* _WHAT THE TASK REQUIRES_:
Set down the first line below and each line after it, ending with the one that holds "margin-top:32px; height:37px; position:relative;". Pictures do not belong in the copy.

Records drawn from a dataset
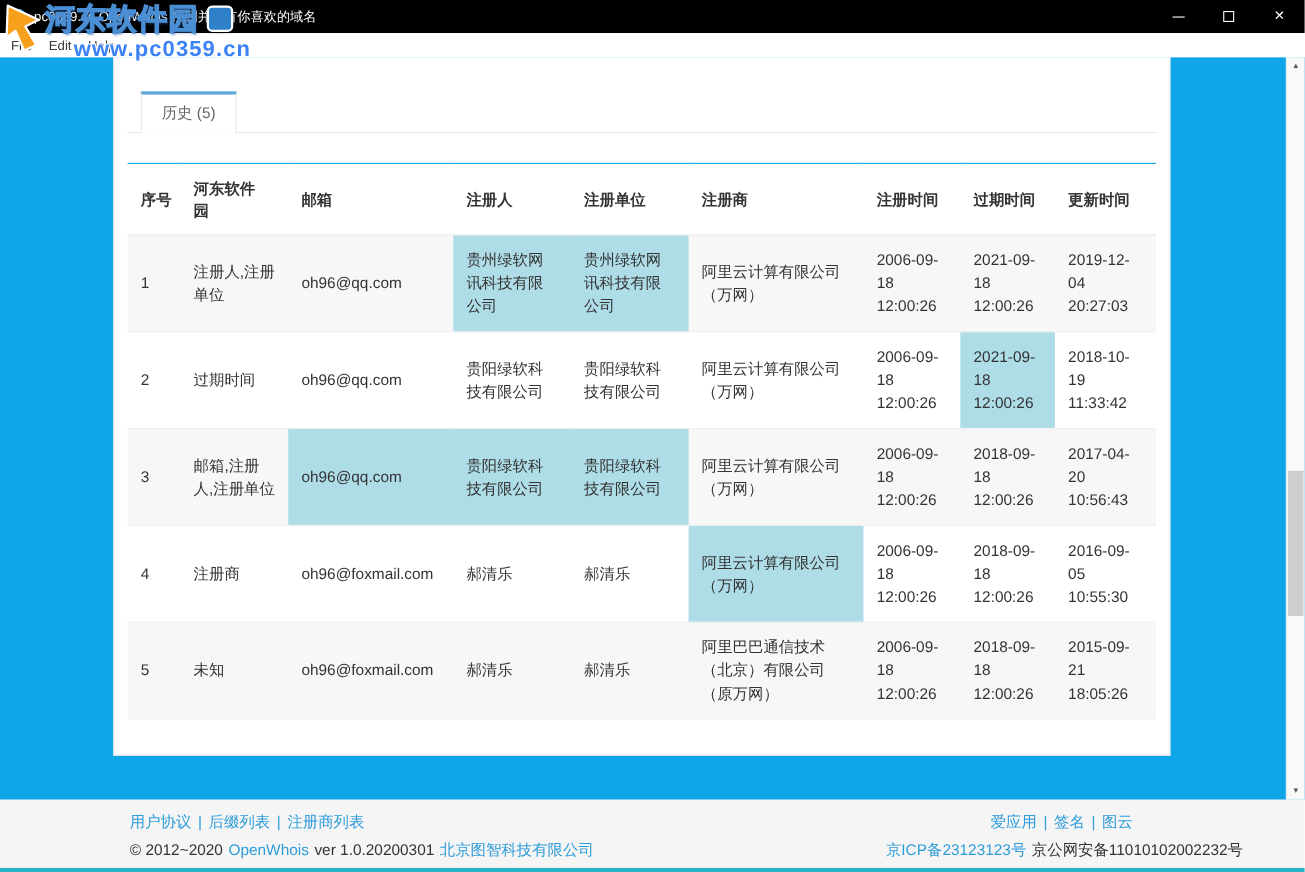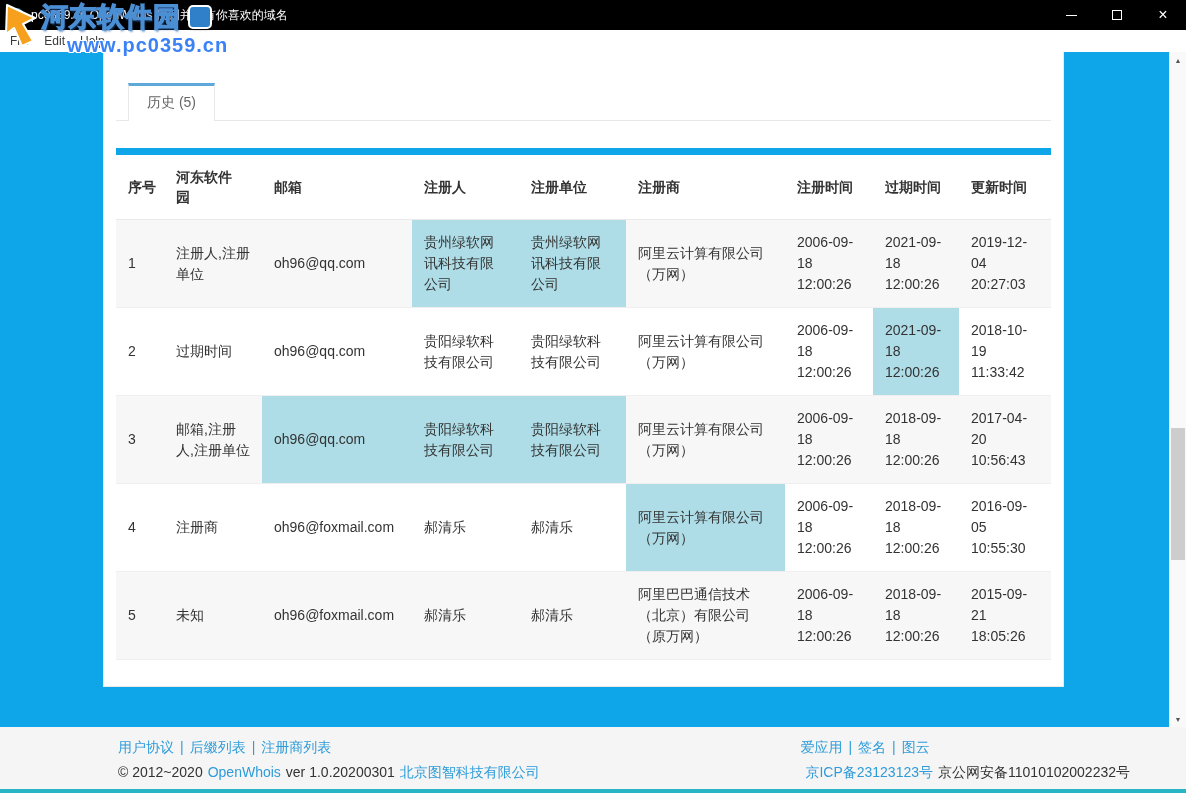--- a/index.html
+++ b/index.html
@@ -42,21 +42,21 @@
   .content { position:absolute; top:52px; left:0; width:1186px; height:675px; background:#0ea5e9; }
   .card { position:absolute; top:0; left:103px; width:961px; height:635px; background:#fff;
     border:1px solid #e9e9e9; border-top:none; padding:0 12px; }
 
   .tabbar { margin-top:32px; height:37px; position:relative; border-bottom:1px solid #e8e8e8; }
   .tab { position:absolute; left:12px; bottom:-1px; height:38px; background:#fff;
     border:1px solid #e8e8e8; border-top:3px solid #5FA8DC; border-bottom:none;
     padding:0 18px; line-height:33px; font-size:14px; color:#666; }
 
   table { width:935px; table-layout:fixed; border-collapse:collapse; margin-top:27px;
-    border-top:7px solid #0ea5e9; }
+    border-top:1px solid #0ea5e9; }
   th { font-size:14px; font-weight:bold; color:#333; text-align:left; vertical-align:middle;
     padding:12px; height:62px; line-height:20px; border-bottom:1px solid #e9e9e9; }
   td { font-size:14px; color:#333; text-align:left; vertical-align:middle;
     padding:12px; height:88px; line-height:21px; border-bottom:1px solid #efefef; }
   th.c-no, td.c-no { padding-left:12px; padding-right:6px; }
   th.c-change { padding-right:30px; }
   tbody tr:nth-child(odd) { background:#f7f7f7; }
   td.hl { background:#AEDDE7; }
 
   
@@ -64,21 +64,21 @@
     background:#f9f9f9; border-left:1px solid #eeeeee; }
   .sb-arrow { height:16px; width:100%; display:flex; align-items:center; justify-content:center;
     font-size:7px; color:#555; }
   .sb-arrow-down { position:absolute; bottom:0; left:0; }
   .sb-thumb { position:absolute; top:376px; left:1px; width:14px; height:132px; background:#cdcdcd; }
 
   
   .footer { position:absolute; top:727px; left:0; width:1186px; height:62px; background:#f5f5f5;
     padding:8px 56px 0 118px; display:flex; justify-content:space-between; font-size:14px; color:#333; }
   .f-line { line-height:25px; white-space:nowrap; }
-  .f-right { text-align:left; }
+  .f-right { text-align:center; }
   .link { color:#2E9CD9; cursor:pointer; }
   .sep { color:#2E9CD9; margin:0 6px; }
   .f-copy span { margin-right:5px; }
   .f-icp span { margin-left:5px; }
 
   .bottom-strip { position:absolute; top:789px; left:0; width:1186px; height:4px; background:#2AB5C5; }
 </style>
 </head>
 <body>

* _TASK RESPONSE_:
--- a/index.html
+++ b/index.html
@@ -42,21 +42,21 @@
   .content { position:absolute; top:52px; left:0; width:1186px; height:675px; background:#0ea5e9; }
   .card { position:absolute; top:0; left:103px; width:961px; height:635px; background:#fff;
     border:1px solid #e9e9e9; border-top:none; padding:0 12px; }
 
   .tabbar { margin-top:32px; height:37px; position:relative; border-bottom:1px solid #e8e8e8; }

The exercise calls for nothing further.